Where it goes wrong – by guest blogger Danny Lemieux

I spoke with a fellow parishioner today about our children. This well-meaning, socially aware good fellow (an attorney) was extolling how well his son was progressing in his Ivy League undergraduate education. And, I asked, what was he studying? Environmental sciences. Ah, I said…that’s an interesting and certainly timely field of study: had he been of a technical or scientific bent in high school? Not really. Did he enjoy studying the sciences? Not really. Was he taking any scientific courses, like physics, biology or chemistry? Not really. In fact, he really wasn’t very interested in “hard” sciences at all and did not plan on studying any of them. So…what did he plan to do with an “environmental sciences” degree? Go to law school. He wanted to make policy, you understand. He was going to make the world a better place.

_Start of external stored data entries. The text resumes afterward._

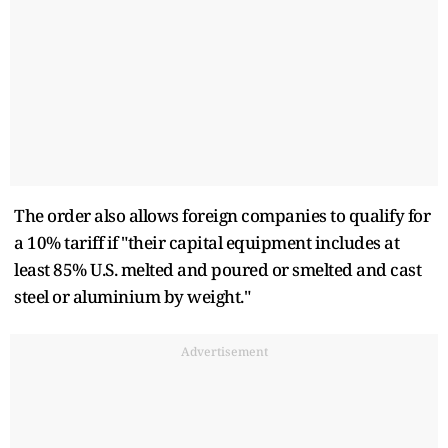
The order also allows foreign companies to qualify for
a 10% tariff if "their capital equipment includes at
least 85% U.S. melted and poured or smelted and cast
steel or aluminium by weight."
Advertisement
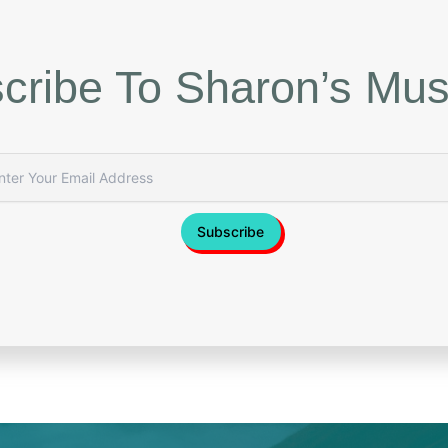
cribe To Sharon’s Mus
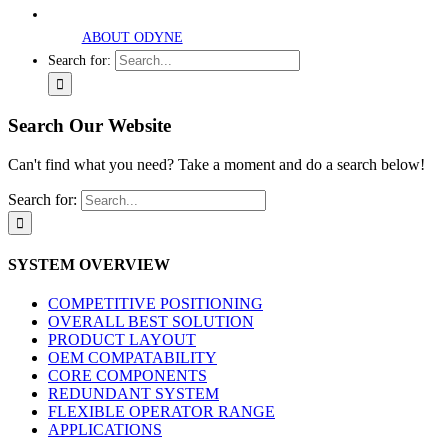
ABOUT ODYNE
Search for:
Search Our Website
Can't find what you need? Take a moment and do a search below!
Search for:
SYSTEM OVERVIEW
COMPETITIVE POSITIONING
OVERALL BEST SOLUTION
PRODUCT LAYOUT
OEM COMPATABILITY
CORE COMPONENTS
REDUNDANT SYSTEM
FLEXIBLE OPERATOR RANGE
APPLICATIONS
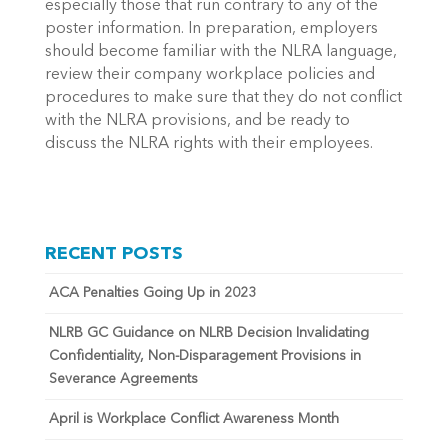
especially those that run contrary to any of the
poster information. In preparation, employers
should become familiar with the NLRA language,
review their company workplace policies and
procedures to make sure that they do not conflict
with the NLRA provisions, and be ready to
discuss the NLRA rights with their employees.
RECENT POSTS
ACA Penalties Going Up in 2023
NLRB GC Guidance on NLRB Decision Invalidating
Confidentiality, Non-Disparagement Provisions in
Severance Agreements
April is Workplace Conflict Awareness Month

So, in an age where everything involving the environment demands a basic scientific knowledge, whether it be understanding the engineering challenges of alternative energy; the underlying geophysics, chemistry and biology of climate change; or the physics, engineering and biology needed to address the Gulf oil spill disaster, the term “environmental sciences” has now been degraded at the Ivy League level to a hack policy-making discipline where know-nothings can expound their ideologies free from the tyranny of facts. It is, in fact, the divorce of science and reason from sound environmental management. There was a time when “environmental science” was a noble field…an applied science that drew from many hard disciplines. No more, apparently.

If we are left to wonder why the government is so absolutely inept at dealing with real-life disasters, perhaps it is because “policy” has become politics divorced from material reality. It has become lazy: it’s so much easy to huff and puff utopian ideals and solutions when one need not trifle with facts and consequences. Solutions appear so much simpler when distilled down to simplistic “just plug that d*mn hole!” rhetoric and blithe “solar and wind power” propositions. We live in a hyper-complex age that demands the breadth and depth of Renaissance thinkers and solution providers. Instead, we are left to draw upon the talents of shallow social policy makers and academic rent seekers. It was Sir Isaac Newton who observed with humility that “I was able to see further because I was standing on the shoulder of giants”. Today’s crop of philosopher-king wannabes suffer no such humility: they slouch on the shoulders of dwarves. And they will lead us to disaster.